* Work instruction *
For this exercise, return all the data word for word, with images left out.

Supplied material START

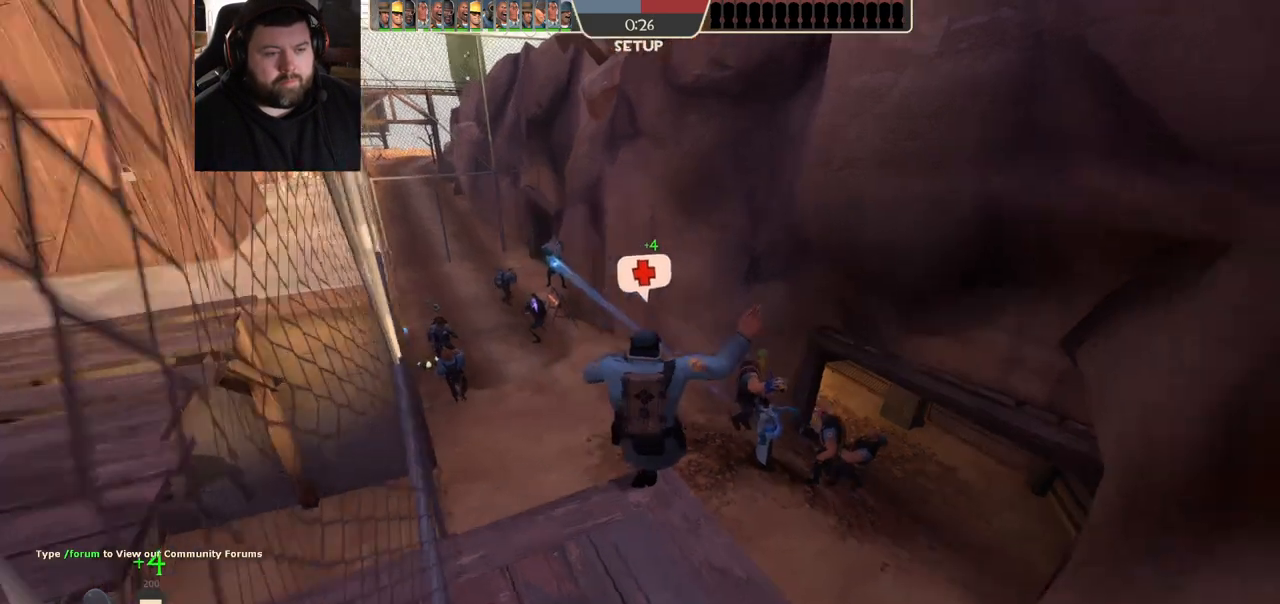
{"buttons": [], "left_stick": "left", "right_stick": "center", "events": [[33, "right_stick", "center"]]}
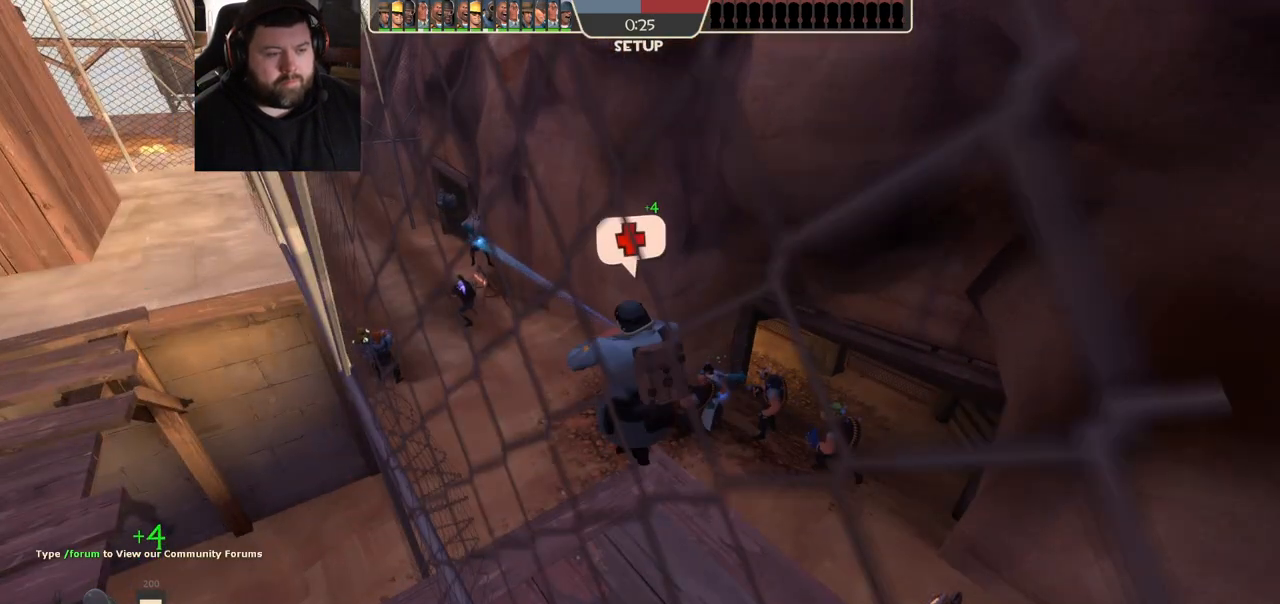
{"buttons": [], "left_stick": "left", "right_stick": "center", "events": [[333, "right_stick", "up-left"], [417, "right_stick", "center"]]}
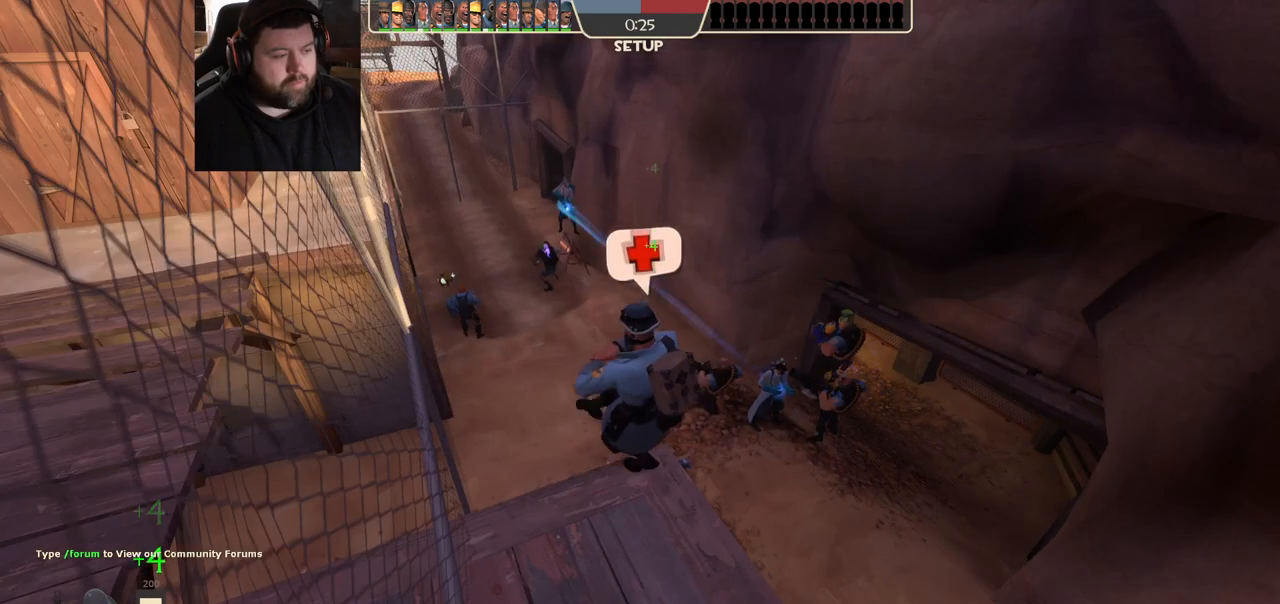
{"buttons": [], "left_stick": "left", "right_stick": "center", "events": [[117, "R3", "down"], [233, "R3", "up"]]}
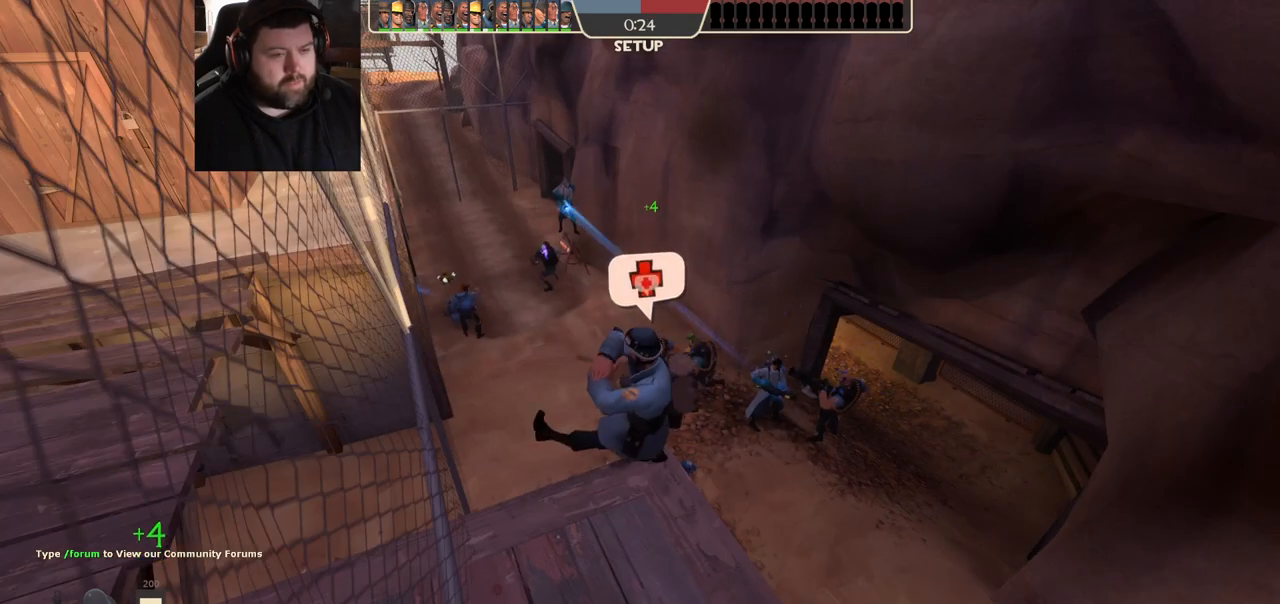
{"buttons": [], "left_stick": "left", "right_stick": "center", "events": [[183, "right_stick", "up-right"], [283, "right_stick", "center"]]}
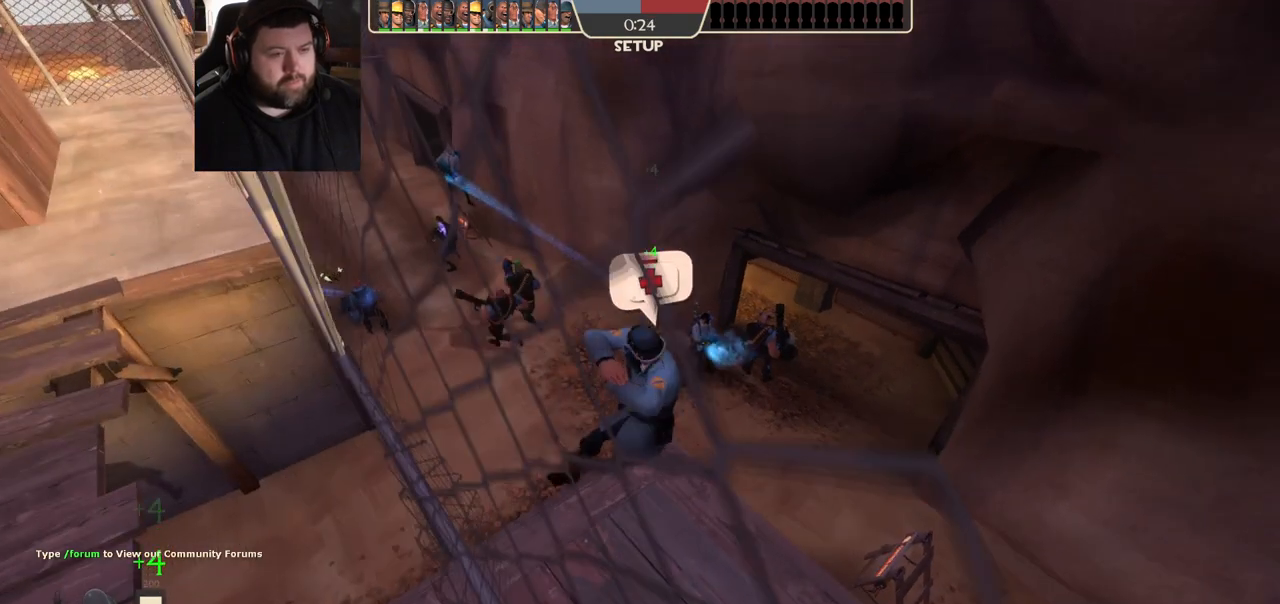
{"buttons": [], "left_stick": "left", "right_stick": "center", "events": []}
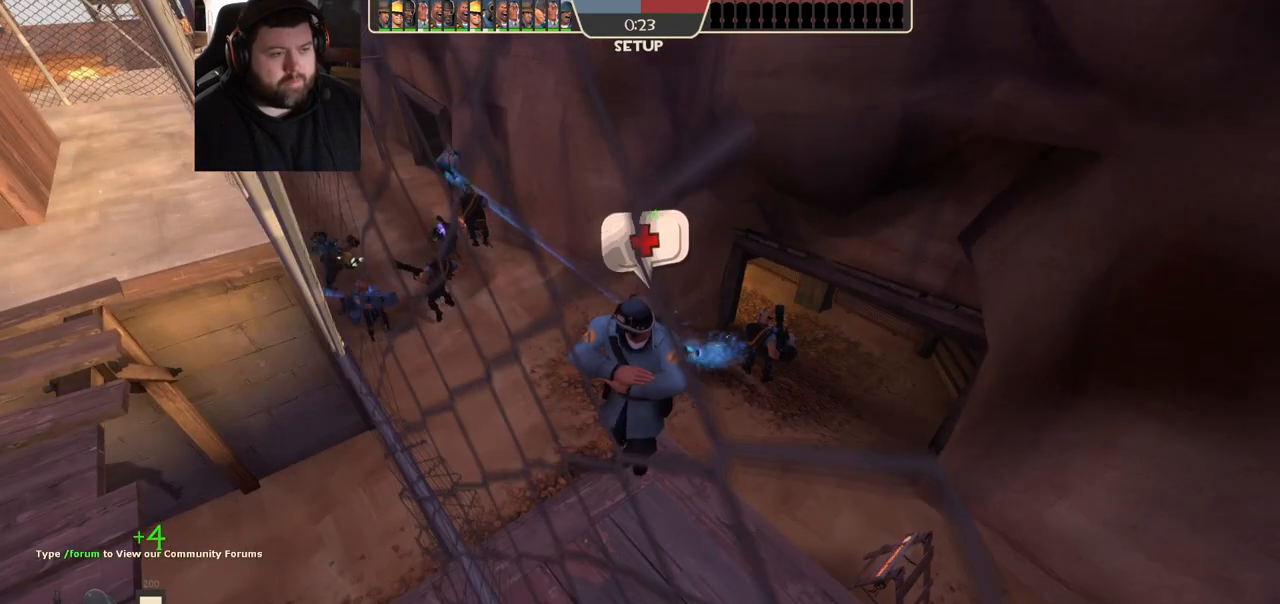
{"buttons": [], "left_stick": "left", "right_stick": "center", "events": [[267, "right_stick", "left"], [400, "right_stick", "center"]]}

Supplied material END

* Answer to this problem *
{"buttons": [], "left_stick": "left", "right_stick": "center", "events": [[33, "right_stick", "center"]]}
{"buttons": [], "left_stick": "left", "right_stick": "center", "events": [[333, "right_stick", "up-left"], [417, "right_stick", "center"]]}
{"buttons": [], "left_stick": "left", "right_stick": "center", "events": [[117, "R3", "down"], [233, "R3", "up"]]}
{"buttons": [], "left_stick": "left", "right_stick": "center", "events": [[183, "right_stick", "up-right"], [283, "right_stick", "center"]]}
{"buttons": [], "left_stick": "left", "right_stick": "center", "events": []}
{"buttons": [], "left_stick": "left", "right_stick": "center", "events": [[267, "right_stick", "left"], [400, "right_stick", "center"]]}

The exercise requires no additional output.